A Russian teenager on Thursday was sentenced to five years in prison for allegedly planning to blow up a virtual Russian Federal Security Service (FSB) building created in the computer game Minecraft.
The ruling falls into a broader pattern under Russian President Vladimir Putin in which young Russians are put behind bars on controversial and preemptive terrorism charges.
A military court in Siberia sentenced 16-year-old Nikita Uvarov to five years in a penal colony on charges of "training for terrorist activities," rights lawyer Pavel Chikov said on Telegram after the closed-door trial.
Two other defendants were cleared of criminal charges and handed suspended sentences because they cooperated with investigators, Chikov added.
Uvarov and two other teenagers in the Siberian city of Kansk were detained in the summer of 2020 for spreading leaflets in support of a Moscow mathematician and anarchist activist who was on trial for vandalism.
The trio put one of the leaflets on a local building of the FSB, Russia's powerful domestic security agency and successor of the Soviet-era KGB.
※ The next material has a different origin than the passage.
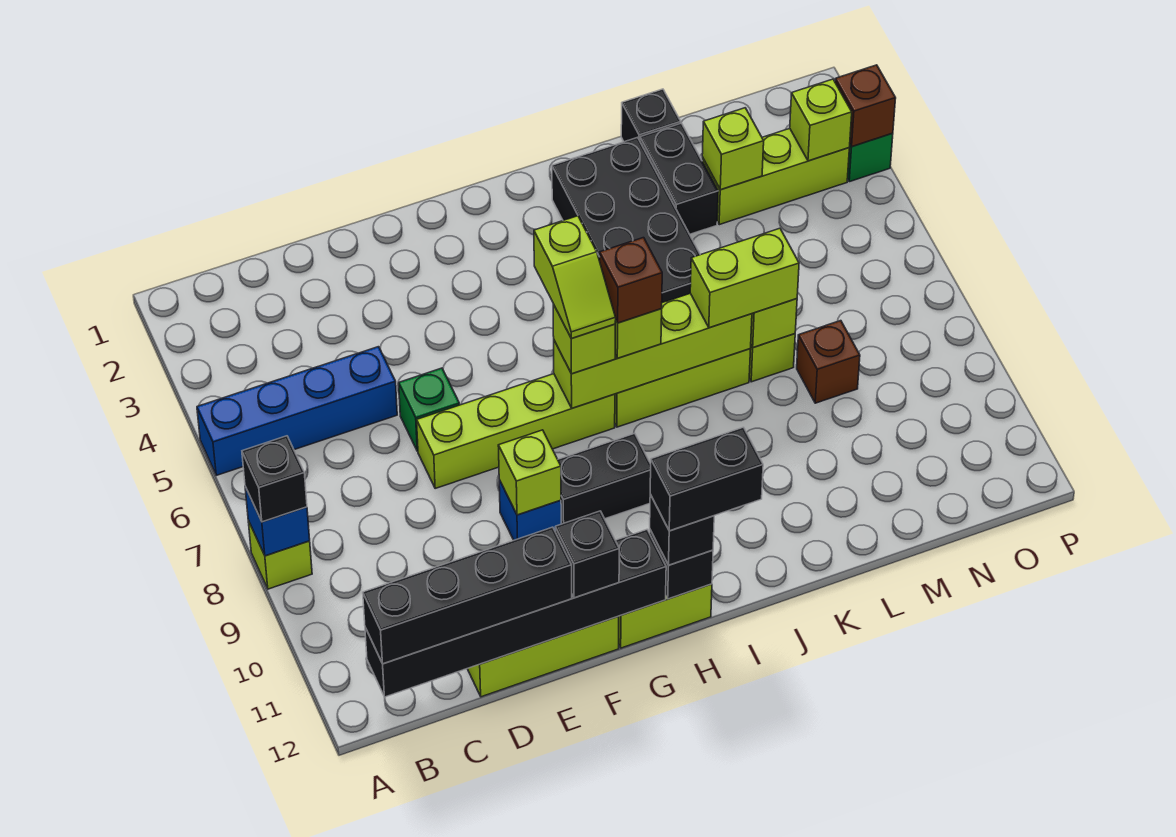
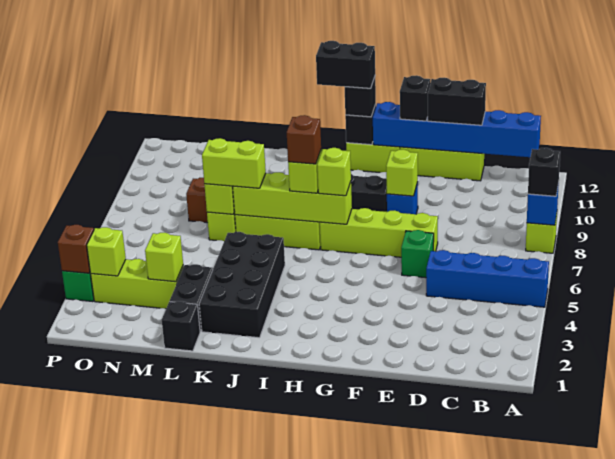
black brick B12:G12 level 2 -> blue brick B12:G12 level 2
black brick B12:E12 level 3 -> black brick D12:E12 level 3
lime slope H6:H7 level 4 top 6 -> none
Police took their phones and said they found an exchange about plans to blow up an FSB building that they created in the popular block-building game Minecraft.
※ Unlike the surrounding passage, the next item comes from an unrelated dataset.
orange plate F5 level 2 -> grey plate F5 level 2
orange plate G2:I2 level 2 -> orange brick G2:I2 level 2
According to investigators the trio was also learning to make improvised explosive devices and practiced detonating them in abandoned buildings.
The teenagers initially faced more severe charges of "participating in a terrorist organization," but the case was dropped due to a lack of evidence.
He pleaded not guilty and said that if he is handed real prison time, he will serve it "with a clear conscience and dignity."
"For the last time in this court I want to say: I am not a terrorist," he said.
In August 2020, three young activists – who were accused of belonging to an anarchist group called "New Greatness" – were sentenced to jail for allegedly plotting to overthrow Putin's government.
Four others were handed suspended sentences in a case initiated by the FSB that supporters called fabricated.
In February 2020, seven young anarchists and anti-fascists were sentenced to between six and 18 years in prison on terrorism and other charges.
Arrested in 2017 and 2018, most of the men said they had been tortured in custody with electrodes and beaten to give a confession.